*WHAT TO DO*. The answer is a number and nothing else: the count of lines in these entries containing the word "cylinder".

*RECORDS PROVIDED*.

-.-.-

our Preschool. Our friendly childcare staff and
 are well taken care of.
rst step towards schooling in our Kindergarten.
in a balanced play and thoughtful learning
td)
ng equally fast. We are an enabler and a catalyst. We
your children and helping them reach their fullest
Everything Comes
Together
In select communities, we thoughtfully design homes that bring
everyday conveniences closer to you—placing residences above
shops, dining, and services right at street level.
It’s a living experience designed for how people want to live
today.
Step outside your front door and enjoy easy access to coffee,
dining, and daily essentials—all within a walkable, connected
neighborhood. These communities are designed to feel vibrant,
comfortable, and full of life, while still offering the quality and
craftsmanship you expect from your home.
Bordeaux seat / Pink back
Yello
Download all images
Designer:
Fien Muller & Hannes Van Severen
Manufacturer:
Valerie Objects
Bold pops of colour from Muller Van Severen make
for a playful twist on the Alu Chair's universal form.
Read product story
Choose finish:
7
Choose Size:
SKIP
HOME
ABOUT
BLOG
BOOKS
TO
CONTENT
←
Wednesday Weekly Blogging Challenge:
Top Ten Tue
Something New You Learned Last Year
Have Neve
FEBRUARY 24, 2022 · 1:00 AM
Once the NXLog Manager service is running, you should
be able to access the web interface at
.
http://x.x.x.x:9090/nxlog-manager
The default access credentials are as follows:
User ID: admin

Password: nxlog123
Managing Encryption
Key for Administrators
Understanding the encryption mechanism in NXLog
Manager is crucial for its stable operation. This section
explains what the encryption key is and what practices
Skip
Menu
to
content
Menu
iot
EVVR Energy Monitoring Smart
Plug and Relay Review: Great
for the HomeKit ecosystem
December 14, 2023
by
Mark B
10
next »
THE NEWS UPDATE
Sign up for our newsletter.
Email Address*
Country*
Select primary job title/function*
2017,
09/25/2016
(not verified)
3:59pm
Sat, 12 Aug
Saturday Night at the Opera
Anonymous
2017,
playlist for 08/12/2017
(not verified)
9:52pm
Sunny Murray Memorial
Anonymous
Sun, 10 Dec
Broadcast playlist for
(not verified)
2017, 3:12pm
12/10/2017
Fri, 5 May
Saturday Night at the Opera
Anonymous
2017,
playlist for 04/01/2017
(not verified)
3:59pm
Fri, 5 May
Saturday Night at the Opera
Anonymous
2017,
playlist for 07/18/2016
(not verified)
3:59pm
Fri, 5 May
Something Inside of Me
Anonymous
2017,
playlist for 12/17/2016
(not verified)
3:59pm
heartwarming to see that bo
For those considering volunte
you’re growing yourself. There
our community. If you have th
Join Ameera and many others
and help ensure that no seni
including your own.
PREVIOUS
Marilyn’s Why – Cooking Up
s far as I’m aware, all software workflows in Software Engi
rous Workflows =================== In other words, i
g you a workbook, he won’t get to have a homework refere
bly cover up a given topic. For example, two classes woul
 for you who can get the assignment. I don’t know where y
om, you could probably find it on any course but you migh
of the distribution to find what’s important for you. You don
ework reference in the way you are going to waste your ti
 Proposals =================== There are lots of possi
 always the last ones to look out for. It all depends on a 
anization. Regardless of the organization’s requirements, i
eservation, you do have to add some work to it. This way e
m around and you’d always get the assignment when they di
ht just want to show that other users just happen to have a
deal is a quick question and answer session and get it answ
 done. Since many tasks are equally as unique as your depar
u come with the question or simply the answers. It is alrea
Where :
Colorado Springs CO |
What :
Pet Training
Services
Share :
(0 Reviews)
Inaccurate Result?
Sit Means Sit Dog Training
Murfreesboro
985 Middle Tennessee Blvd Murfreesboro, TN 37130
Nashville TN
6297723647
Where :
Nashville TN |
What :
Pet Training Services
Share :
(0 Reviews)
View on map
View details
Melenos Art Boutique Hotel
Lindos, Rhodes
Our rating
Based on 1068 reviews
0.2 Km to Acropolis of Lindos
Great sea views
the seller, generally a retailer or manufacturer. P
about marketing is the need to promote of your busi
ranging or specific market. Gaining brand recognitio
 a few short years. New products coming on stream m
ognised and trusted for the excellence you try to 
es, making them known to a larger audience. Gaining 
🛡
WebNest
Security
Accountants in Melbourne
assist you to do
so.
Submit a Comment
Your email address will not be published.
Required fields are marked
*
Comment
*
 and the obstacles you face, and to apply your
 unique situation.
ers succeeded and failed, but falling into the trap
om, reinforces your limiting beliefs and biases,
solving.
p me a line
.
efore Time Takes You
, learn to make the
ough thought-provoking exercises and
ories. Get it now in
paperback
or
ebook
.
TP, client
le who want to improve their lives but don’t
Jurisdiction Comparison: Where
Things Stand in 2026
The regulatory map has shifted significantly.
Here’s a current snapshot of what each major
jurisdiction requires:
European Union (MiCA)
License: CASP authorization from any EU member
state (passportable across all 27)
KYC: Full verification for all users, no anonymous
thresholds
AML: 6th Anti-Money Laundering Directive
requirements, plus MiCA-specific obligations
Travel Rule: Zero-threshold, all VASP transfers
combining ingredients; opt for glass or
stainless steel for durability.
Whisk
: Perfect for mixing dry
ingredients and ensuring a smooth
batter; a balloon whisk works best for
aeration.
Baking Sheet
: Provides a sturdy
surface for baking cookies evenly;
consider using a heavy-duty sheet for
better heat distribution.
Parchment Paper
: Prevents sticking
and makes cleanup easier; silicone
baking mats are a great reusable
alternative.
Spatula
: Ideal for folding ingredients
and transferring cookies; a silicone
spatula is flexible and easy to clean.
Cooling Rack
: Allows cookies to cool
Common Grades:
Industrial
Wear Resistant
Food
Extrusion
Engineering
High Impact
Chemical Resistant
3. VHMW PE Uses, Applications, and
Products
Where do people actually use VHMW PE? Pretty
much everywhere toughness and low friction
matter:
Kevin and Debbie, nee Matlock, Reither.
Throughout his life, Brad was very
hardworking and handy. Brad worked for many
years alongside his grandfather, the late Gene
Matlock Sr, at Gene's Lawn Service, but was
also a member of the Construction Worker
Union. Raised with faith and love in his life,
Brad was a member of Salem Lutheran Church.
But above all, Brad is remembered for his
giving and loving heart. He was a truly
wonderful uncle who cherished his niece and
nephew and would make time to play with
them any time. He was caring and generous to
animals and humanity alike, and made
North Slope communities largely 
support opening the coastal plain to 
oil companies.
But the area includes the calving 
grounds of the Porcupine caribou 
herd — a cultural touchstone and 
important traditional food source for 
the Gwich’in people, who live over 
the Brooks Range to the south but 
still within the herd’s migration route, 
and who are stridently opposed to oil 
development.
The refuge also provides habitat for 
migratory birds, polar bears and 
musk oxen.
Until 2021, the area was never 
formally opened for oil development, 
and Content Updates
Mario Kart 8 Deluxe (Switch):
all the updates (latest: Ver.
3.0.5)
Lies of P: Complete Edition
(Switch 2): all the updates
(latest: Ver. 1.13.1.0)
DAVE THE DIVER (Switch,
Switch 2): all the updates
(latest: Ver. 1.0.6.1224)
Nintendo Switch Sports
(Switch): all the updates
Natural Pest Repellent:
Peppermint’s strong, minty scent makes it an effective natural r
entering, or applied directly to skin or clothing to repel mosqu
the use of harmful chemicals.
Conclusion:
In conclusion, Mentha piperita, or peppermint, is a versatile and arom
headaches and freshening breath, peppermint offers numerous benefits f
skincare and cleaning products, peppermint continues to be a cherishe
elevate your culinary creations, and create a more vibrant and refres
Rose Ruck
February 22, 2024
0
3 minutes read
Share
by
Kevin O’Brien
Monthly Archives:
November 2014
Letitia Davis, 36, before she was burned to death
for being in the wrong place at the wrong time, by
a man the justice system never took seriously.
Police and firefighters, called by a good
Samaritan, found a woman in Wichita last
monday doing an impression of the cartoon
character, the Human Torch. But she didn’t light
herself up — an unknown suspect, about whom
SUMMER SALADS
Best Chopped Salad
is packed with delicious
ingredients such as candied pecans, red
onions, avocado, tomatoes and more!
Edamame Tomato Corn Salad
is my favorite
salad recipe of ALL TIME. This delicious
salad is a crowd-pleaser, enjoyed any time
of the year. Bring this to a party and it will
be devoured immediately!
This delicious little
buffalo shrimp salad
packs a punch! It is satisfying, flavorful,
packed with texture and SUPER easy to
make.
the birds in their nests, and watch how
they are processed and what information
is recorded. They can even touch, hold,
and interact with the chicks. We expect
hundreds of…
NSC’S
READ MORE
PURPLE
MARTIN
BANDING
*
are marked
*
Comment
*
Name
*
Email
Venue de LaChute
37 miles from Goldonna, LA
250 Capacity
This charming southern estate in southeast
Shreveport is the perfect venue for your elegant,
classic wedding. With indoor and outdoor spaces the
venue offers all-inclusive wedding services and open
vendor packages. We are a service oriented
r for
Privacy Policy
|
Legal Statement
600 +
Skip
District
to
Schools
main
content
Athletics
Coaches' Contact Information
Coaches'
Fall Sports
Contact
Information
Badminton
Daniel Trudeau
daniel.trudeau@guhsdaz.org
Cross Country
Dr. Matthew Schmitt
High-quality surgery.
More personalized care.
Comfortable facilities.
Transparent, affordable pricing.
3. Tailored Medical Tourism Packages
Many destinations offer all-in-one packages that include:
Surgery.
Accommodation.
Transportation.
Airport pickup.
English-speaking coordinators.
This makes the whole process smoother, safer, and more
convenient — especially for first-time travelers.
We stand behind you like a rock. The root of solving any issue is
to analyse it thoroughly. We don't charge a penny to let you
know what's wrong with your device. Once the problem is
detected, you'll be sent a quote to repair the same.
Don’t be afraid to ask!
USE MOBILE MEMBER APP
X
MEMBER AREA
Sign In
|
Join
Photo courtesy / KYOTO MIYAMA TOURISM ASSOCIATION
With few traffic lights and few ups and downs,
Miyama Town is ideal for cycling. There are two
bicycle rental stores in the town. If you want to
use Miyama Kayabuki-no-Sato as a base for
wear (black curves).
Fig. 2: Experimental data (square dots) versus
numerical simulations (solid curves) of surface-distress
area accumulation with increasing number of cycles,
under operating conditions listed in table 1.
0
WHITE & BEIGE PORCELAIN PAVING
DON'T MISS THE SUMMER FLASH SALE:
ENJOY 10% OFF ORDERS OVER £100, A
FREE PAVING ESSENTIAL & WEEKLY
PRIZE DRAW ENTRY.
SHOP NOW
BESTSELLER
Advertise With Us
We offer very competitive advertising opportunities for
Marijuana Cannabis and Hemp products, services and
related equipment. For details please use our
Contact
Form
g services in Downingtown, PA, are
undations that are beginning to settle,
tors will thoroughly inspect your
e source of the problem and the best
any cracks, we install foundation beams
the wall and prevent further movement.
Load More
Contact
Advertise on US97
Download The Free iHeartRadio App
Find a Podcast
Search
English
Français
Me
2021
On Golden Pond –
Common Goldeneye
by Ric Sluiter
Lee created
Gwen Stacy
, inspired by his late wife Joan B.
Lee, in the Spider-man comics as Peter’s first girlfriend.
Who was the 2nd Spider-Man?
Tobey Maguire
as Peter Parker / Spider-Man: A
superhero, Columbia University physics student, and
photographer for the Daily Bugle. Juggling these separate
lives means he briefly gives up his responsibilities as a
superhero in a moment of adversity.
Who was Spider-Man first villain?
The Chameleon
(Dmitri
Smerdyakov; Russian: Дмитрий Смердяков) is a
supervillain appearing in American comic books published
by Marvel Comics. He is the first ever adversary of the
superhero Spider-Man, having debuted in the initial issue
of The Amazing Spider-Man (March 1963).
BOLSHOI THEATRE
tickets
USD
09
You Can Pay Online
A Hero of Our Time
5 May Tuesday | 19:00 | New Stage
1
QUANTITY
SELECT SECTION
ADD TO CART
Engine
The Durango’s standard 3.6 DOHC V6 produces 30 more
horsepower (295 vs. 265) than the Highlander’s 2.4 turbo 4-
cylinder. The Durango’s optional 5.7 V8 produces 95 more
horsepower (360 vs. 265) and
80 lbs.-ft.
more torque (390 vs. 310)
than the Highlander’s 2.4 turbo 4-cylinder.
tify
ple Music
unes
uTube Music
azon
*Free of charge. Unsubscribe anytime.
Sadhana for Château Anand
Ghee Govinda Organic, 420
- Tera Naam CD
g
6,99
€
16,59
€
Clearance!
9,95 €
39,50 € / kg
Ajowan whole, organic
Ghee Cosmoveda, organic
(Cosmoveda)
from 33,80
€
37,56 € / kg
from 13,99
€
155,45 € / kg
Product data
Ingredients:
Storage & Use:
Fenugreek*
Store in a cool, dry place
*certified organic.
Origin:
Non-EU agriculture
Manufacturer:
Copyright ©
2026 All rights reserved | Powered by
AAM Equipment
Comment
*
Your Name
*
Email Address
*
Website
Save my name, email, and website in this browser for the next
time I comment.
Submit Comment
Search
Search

-.-.-

*SOLVED EXERCISE*. 2